El reconocer que ciertas personas se sienten como pertenecientes al género opuesto al que se les asignó al nacer y que optan por una intervención médica para adecuar su apariencia física - biológica a su realidad psíquica y social, y que esa realidad merece ser normada, no justifica semejante violencia verbal.


Lo propio podemos decir para el reconocimiento del hombre o mujer cuya identidad de género no corresponde con su sexo asignado al momento del nacimiento, sin que esto implique intervención médica de modificación corporal. 


A estas personas, transexuales y transgénero, el Estado Plurinacional de Bolivia, les garantiza:


1) el libre desarrollo de su persona de acuerdo a su identidad de género


2) la no discriminación y el derecho a la reparación o satisfacción justa y adecuada por cualquier daño sufrido como consecuencia del acto discriminatorio


3) el trato de acuerdo con su identidad de género y, en particular, a ser identificada o identificado de ese modo tanto en la vida pública como privada


4) el respeto a su integridad psicológica, física y sexual


5) el ejercicio de su autonomía física, relacionada a la libertad y capacidad de una persona de modificar o no su imagen corporal


6) el ejercicio de sus derechos y cumplimiento de obligaciones derivados del vínculo familiar de descendientes, ascendientes, ex cónyuges y afines previamente adquiridos al cambio de identidad de género.


Esta ampliación de los derechos de minorías discriminadas y  maltratadas es producto de una larga lucha que ha tenido sus frutos en muchos países; sin necesidad de ir muy lejos, en la Argentina, se aprobó la Ley de Identidad de Género, el 24 de mayo de 2012


Volvamos, entonces a ensayar una explicación a las reacciones urticantes de los sectores religiosos conservadores.


Es evidente que la primera condena, en escala geológica, a la homosexualidad se dio, en la mitología judeo-cristiana, con la destrucción de Sodoma y Gomorra. De acuerdo al relato bíblico, los sodomitas intentaron sodomizar a los ángeles de la muerte que estaban visitando a Lot, sobrino de Abraham. Lot pretendió defenderlos sugiriendo que, en todo caso, tomaran en su lugar a sus dos hijas vírgenes y así no tocar a los emisarios de Jehová. Esta moción no fue aceptada por la delirante muchedumbre. Luego sigue el escape de Lot, la conversión en estatua de sal de su mujer, ¡el terremoto y la destrucción completa de Sodoma! (Génesis. 19).


El amor homosexual fue, con pequeñas excepciones, considerado, a partir de entonces, como una “abominación”. Una de esas “pequeñas excepciones” toca a uno de los personajes mas queridos y admirados del antiguo testamento: el Rey David. 


David amaba profundamente a Jonathan, hijo de Saúl. Al enterarse de su muerte en el campo de batalla (Samuel, 1:26), el guerrero expresa elocuentemente: “Angustia tengo por ti, que me fuiste muy dulce. Más maravilloso me fue tu amor que el amor de las mujeres”.

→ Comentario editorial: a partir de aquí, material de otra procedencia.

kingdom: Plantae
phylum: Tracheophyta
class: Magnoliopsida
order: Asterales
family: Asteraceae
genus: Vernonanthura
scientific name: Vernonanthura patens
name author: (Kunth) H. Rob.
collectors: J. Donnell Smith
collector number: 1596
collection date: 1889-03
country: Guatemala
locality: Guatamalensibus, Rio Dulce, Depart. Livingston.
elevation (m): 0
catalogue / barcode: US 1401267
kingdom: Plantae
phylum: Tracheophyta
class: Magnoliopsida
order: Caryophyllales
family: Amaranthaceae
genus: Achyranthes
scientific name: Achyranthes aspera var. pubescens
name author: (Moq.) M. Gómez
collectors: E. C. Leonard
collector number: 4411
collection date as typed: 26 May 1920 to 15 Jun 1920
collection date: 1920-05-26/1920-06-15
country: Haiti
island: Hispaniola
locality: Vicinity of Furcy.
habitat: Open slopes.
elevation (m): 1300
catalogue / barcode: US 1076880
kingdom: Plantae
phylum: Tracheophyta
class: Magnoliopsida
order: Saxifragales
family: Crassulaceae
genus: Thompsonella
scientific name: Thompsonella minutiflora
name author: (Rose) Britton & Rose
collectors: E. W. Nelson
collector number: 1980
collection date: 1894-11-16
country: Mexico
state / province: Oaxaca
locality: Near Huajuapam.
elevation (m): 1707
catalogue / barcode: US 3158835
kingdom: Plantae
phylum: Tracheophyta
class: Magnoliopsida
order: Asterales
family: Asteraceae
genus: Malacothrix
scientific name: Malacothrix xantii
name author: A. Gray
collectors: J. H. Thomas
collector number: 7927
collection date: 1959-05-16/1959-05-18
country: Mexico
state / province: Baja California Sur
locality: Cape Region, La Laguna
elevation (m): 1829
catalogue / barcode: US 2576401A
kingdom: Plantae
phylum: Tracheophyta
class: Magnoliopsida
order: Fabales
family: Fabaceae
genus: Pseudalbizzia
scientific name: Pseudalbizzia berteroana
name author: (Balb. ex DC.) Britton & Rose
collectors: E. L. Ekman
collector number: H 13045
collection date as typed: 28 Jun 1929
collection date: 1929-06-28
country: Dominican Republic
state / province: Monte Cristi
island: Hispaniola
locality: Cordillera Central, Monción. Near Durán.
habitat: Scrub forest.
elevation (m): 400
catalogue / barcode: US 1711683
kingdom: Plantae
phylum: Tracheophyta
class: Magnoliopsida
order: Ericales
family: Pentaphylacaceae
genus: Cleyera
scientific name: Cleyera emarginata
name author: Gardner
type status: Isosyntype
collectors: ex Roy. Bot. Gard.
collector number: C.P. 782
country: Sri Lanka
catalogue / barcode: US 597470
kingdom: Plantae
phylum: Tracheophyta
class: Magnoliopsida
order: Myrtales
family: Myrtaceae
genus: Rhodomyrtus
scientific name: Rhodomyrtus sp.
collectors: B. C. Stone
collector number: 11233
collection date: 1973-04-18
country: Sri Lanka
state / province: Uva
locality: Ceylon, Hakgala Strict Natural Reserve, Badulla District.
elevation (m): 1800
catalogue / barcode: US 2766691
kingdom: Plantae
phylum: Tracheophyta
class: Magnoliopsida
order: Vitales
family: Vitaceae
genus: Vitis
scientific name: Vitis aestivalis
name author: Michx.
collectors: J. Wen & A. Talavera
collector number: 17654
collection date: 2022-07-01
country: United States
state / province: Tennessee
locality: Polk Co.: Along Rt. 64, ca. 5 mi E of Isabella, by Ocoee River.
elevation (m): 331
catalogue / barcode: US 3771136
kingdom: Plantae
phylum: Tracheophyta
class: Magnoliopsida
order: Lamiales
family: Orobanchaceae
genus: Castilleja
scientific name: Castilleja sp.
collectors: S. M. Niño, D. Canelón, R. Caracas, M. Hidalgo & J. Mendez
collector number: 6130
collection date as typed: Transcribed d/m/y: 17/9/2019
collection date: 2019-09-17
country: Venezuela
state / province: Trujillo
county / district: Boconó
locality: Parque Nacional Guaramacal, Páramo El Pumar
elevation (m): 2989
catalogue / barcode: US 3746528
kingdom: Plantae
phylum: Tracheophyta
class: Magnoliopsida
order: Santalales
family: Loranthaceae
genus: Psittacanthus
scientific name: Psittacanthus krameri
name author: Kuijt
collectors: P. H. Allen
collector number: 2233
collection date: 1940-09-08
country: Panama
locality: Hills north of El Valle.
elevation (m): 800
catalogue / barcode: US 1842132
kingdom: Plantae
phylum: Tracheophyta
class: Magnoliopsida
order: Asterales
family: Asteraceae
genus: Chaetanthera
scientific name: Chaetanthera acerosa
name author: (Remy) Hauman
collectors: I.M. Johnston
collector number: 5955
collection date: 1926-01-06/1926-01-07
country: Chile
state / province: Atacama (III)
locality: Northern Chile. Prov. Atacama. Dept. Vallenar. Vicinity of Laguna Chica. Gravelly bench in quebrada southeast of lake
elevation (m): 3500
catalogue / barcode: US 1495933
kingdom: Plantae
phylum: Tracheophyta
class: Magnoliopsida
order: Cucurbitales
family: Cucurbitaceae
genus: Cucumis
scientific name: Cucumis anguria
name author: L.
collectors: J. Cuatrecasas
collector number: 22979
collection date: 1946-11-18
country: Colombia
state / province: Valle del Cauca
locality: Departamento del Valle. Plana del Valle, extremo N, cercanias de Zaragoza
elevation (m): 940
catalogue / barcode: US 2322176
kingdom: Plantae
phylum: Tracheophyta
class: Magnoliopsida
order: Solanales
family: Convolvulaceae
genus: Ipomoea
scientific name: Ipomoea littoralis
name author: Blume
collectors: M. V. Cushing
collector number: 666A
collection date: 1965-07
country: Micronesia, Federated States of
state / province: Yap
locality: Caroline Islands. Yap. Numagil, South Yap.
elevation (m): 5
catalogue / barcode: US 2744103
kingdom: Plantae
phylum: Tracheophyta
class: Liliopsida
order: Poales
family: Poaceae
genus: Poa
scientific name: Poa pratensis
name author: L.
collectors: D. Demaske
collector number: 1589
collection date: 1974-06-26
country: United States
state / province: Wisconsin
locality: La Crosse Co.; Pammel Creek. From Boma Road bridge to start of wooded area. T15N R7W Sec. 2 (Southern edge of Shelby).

Pero a David se le perdona todo: el sacrificio de su mejor comandante Urias, para quedarse con Betsabé, su mujer; su conducta homosexual, etc.


La “moral” cristiana está, desde entonces, marcada a fuego por la condena visceral a las conductas homosexuales y esta realidad solo recientemente ha sido sometida dentro del catolicismo a dos tipos de revisión, gracias al papa revolucionario: por un lado a dejar de lado el encubrimiento vergonzante a los casos de pedofilia que protagonizaron legiones de sacerdotes y, por otra, a la actitud de tolerancia y respeto de Francisco hacia los hombres y mujeres del colectivo LGBT.


La “moral” griega, por otro lado, siendo, como es, una de las fuentes constituyentes de la civilización occidental, siempre mostró otro rostro menos hostil y más humano hacia esta problemática. Nadie desconoce el amor de Aquiles por Patroclo, ni el que profesaba Sócrates a Alcibíades, ni el poder místico que se desataba en Lesbos.


Finalmente, cuanto más pobres espiritual y culturalmente fuéramos, si no hubieran existido un Tchaikovsky, un Michel Foucault, un J. Sachs, un Alan Türing, un Baryshnikov o un Nijinsky y miles de otros similares.


De manera que nos sumamos en su alegría a los miembros de este colectivo y felicitarlos por una victoria más en su larga lucha contra prejuicios milenarios.